To ensure that passengers and taxi drivers comply with lockdown regulations in SA taxi ranks, an app called The taxi reporting tool has been launched. The new app is designed for taxi rank managers and marshals who have now been officially tasked with the job of tracking compliance from commuters and drivers will yield data meant to be analysed.
MEC for Transport, Jacob Mamabolo, speaking during the launch at the Bosman Street Taxi said the reporting tool received data collected by the marshals, such as whether the taxi was disinfected prior to loading, how many were disinfected, and if commuters sanitised before boarding. The monitoring would be done by the taxi association leaders and government officials deployed to ranks.
Other data includes mask enforcement by commuters and driver, adherence to the required social distancing, opening of windows to 5cm, and the loading capacity to not over 100%.“This data is checked for daily numbers of commuters. Officials have been deployed to areas. We have ranks in different coding in terms of reporting, and those that are in the red and amber receive attention to ensure they are green in terms of reporting and reduce those that are not,” said Mamabolo.
National Taxi Alliance Spokesperson, Theo Malele said they were elated that the government had come in to reinforce the management in the taxi industry to ensure all commuting masses were safe when using transport.”The marshals and managers would be trained and monitored to ensure the whole operation was above board, such as ensuring they adhered to what is required on the app, and there will be government officials to oversee that this happens as well as taxi industry co-ordinators to add support,” said Malele.
Malele emphasised that the driver carried a responsibility to ensure the taxi was disinfected, riders sanitised and ensure the windows were semi-ajar, and this would ensure there was accountability all around to ensure commuters and drivers were safe when commuting.

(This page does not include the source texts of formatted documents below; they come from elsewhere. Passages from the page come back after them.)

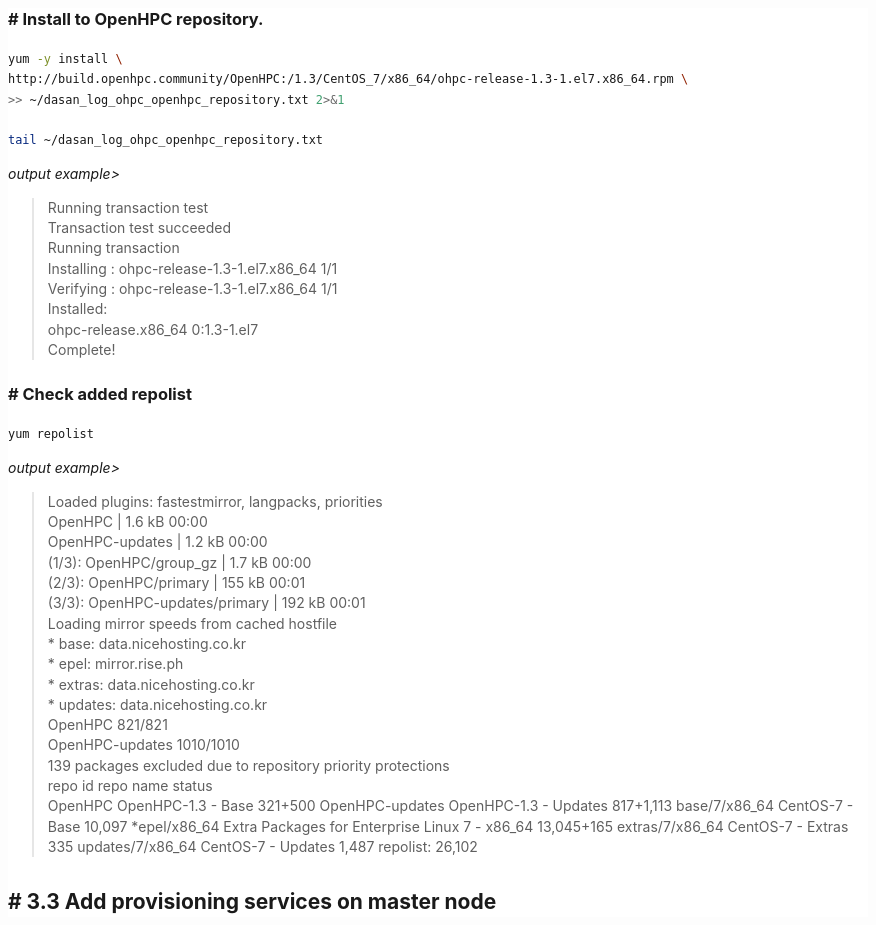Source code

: 
### # Install to OpenHPC repository.
```bash
yum -y install \
http://build.openhpc.community/OpenHPC:/1.3/CentOS_7/x86_64/ohpc-release-1.3-1.el7.x86_64.rpm \
>> ~/dasan_log_ohpc_openhpc_repository.txt 2>&1  

tail ~/dasan_log_ohpc_openhpc_repository.txt
```

*output example>*  
> Running transaction test  
Transaction test succeeded  
Running transaction  
  Installing : ohpc-release-1.3-1.el7.x86_64                                1/1   
  Verifying  : ohpc-release-1.3-1.el7.x86_64                                1/1   
Installed:  
  ohpc-release.x86_64 0:1.3-1.el7                                               
Complete!  

### # Check added repolist

```bash
yum repolist
```
*output example>*
>Loaded plugins: fastestmirror, langpacks, priorities  
OpenHPC                                                  | 1.6 kB     00:00     
OpenHPC-updates                                          | 1.2 kB     00:00     
(1/3): OpenHPC/group_gz                                    | 1.7 kB   00:00     
(2/3): OpenHPC/primary                                     | 155 kB   00:01     
(3/3): OpenHPC-updates/primary                             | 192 kB   00:01     
Loading mirror speeds from cached hostfile  
 \* base: data.nicehosting.co.kr  
 \* epel: mirror.rise.ph  
 \* extras: data.nicehosting.co.kr  
 \* updates: data.nicehosting.co.kr  
OpenHPC                                                                 821/821  
OpenHPC-updates                                                       1010/1010  
139 packages excluded due to repository priority protections  
repo id             repo name                                         status  
OpenHPC             OpenHPC-1.3 - Base                                   321+500
OpenHPC-updates     OpenHPC-1.3 - Updates                              817+1,113
base/7/x86_64       CentOS-7 - Base                                       10,097
\*epel/x86_64        Extra Packages for Enterprise Linux 7 - x86_64    13,045+165
extras/7/x86_64     CentOS-7 - Extras                                        335
updates/7/x86_64    CentOS-7 - Updates                                     1,487
repolist: 26,102


## # 3.3 Add provisioning services on master node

He said the app would not be accessible to members of the public and commuters as it was meant for taxi rank managers and marshals to report on the activity.
Commuter, Maureen Peta said this calmed down commuters who were feeling unsettled, and showed some seriousness to ensure ranks and taxis were not areas of danger as they had to use them daily as numbers go up in infections, “It’s a good practice and should happen daily that way, we know that we are entering a clean taxi and there are serious steps to ensure that the virus is not spread while commuting,” she added.